• ACTIONS TO TAKE
1. List every city named in the passage on trade show launches and expansions, counting each city once.
2. Please continue the passage on trade show launches and expansions with another paragraph in the same style.

• TEXT SECTION
________

The New Mart was also the site of the first Moda 360 show in Los Angeles, where apparel and accessories showed in a gallery-like setting alongside fashion films and runway shows. In September, the building also hosted a new fashion and technology event called MélangeLive.

American Events Inc., organizers of the NW Materials Show in Portland, Ore., and the NE Materials Show in Boston, brought its footwear sourcing exhibition to Southern California with the launch of the SoCal Materials Show, held in January and July in Los Angeles.

Miami men’s and women’s contemporary trade show Coast added a Nashville show in October and announced plans to move its July 2016 Miami date to coincide with Miami Swim Week.

After hosting its textile show for 10 years in Milan, Italian fabric show Milano Unica expanded to include a New York show in July at the Javits Center. The textile show joined an existing lineup of trade shows that includes Texworld USA, Première Vision Preview, Kingpins, DG Expo and Spin Expo.

________

• GIVEN RECORDS
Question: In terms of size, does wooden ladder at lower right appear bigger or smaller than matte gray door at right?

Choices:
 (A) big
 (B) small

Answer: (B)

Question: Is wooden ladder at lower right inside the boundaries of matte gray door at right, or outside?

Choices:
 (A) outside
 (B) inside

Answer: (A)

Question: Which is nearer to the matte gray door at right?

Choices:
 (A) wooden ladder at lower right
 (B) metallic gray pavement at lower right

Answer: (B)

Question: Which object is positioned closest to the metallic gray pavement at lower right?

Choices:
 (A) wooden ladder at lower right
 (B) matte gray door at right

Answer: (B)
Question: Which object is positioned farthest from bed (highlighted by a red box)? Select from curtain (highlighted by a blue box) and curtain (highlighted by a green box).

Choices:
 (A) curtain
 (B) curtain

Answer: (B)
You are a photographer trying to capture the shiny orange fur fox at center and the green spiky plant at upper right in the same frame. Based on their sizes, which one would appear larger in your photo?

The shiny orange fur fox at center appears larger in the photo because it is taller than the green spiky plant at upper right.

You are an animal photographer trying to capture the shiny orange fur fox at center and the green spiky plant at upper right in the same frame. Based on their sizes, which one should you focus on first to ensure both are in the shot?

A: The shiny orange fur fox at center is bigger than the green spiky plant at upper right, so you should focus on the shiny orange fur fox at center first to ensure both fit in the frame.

________

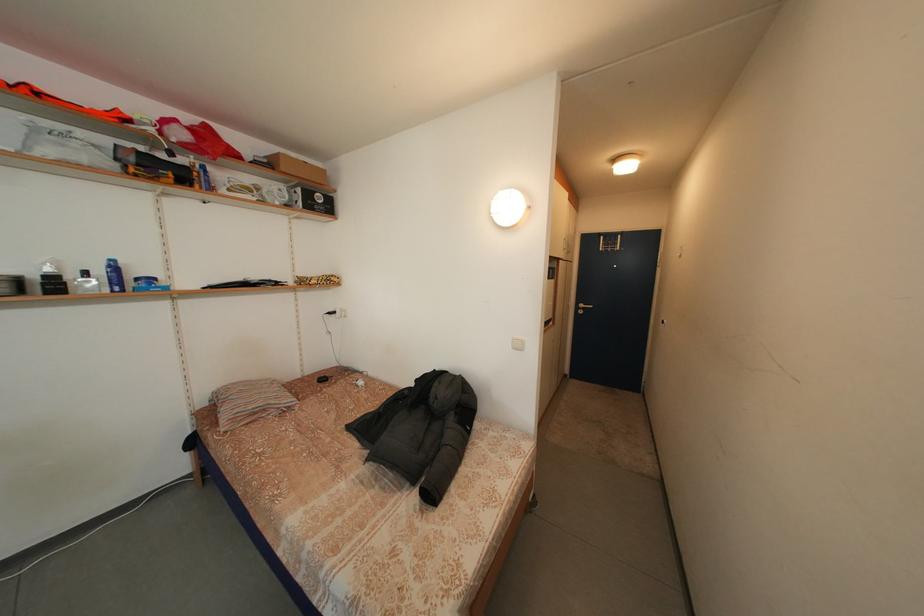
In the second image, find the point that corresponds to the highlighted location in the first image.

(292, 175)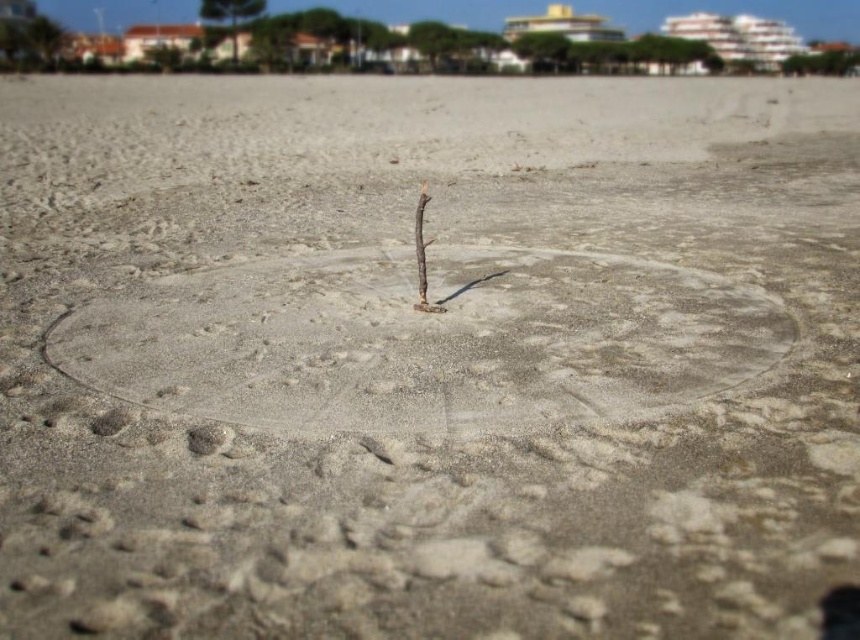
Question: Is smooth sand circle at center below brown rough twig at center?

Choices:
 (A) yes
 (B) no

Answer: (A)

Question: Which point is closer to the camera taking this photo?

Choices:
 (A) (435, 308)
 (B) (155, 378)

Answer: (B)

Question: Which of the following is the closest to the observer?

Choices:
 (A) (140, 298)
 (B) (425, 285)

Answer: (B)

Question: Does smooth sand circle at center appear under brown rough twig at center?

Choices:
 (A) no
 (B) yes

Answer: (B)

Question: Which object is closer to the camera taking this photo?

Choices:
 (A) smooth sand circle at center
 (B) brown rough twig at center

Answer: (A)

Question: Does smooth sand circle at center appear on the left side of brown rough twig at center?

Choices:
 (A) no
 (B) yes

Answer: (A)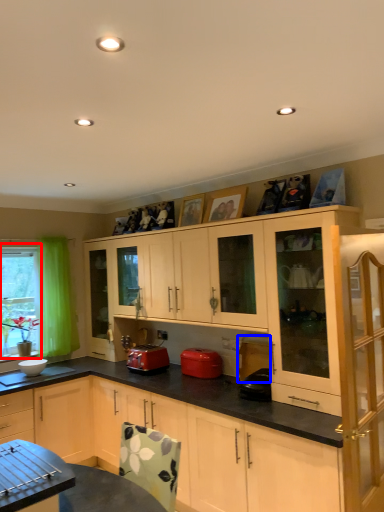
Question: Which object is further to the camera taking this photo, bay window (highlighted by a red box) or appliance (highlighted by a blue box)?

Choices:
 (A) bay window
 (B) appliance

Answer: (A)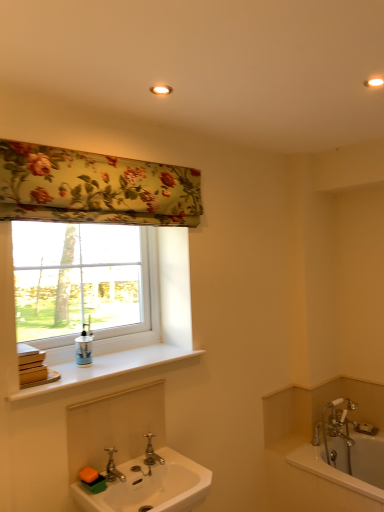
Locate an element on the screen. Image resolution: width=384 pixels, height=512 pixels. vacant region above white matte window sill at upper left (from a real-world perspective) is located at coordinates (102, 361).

________

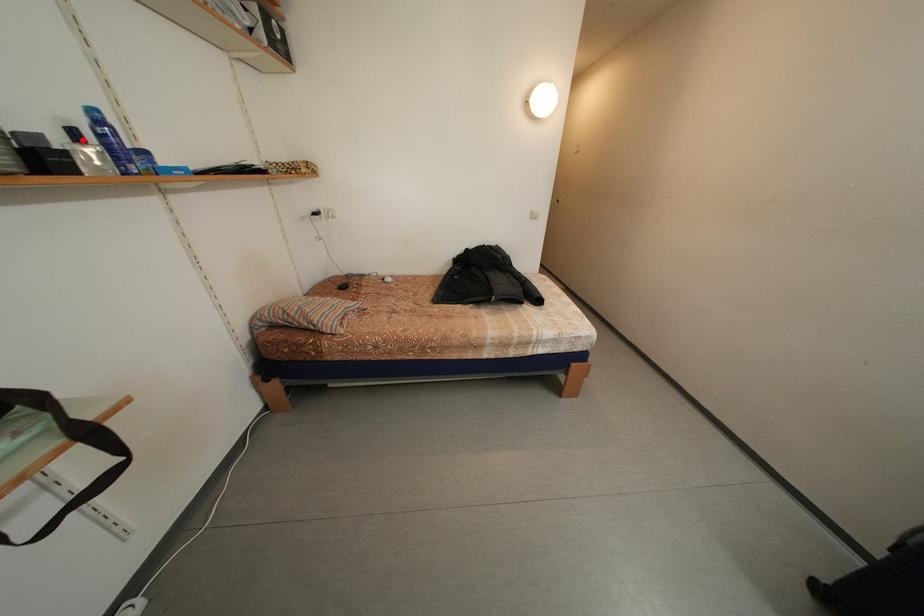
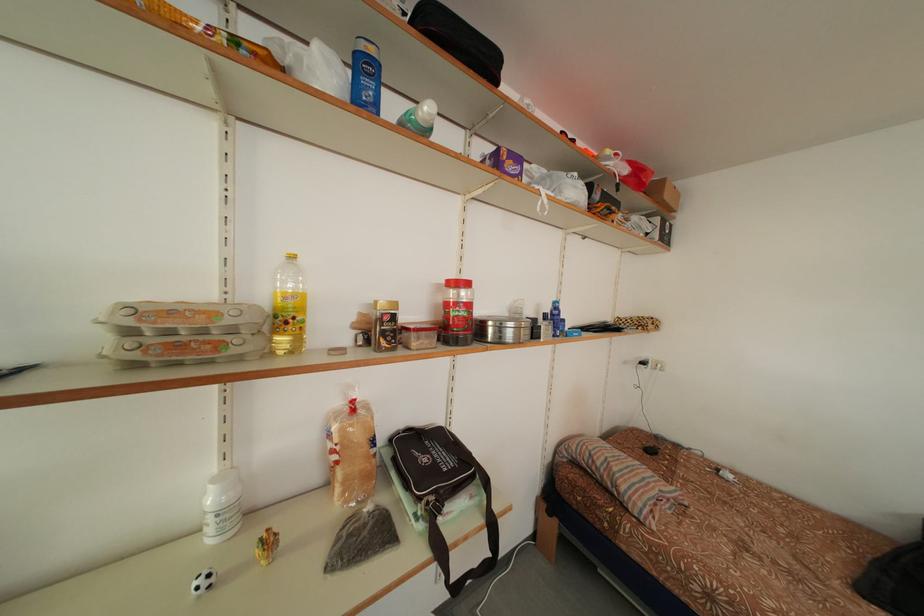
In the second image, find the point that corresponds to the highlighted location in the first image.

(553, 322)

________

• ANSWERS IN ORDER
1. Los Angeles, Portland, Boston, Miami, Nashville, Milan, New York

2.
Several New York textile and apparel trade show organizers—including Texworld USA, Kingpins and MRket— joined forces to launch NYC Textile Week, a collaborative marketing effort designed to make the trade-show trips more convenient, productive and fun for buyers and exhibitors.

Shortly after the official launch of NYC Textile Week, however, denim-sourcing trade show Kingpins announced plans to shift the schedule for its New York show from January and July to November and May starting in November 2015. Kingpins founder Andrew Olah said the shift came at the request of attendees who asked for an earlier schedule. The show also moved its location in New York from Skylight Clarkson Square to Basketball City at Pier 36.

There were several other venue changes in 2015.

CALA San Francisco held its last show at the Westin St. Francis hotel in San Francisco in January before moving to a new open-booth venue at the Fort Mason Center in March, where attendance more than doubled from March’s turnout of 569 buyers, organizers said.

For its fourth edition, Los Angeles Mens Market moved to the CMC’s penthouse from its previous location on the building’s fourth floor. In the new location it switched from a showroom event to an open-booth format.

In August, bridal trade show Couture Los Angeles Bridal Market returned to Los Angeles for a second annual run, moving from Siren Studios in Hollywood to The Reef in downtown Los Angeles.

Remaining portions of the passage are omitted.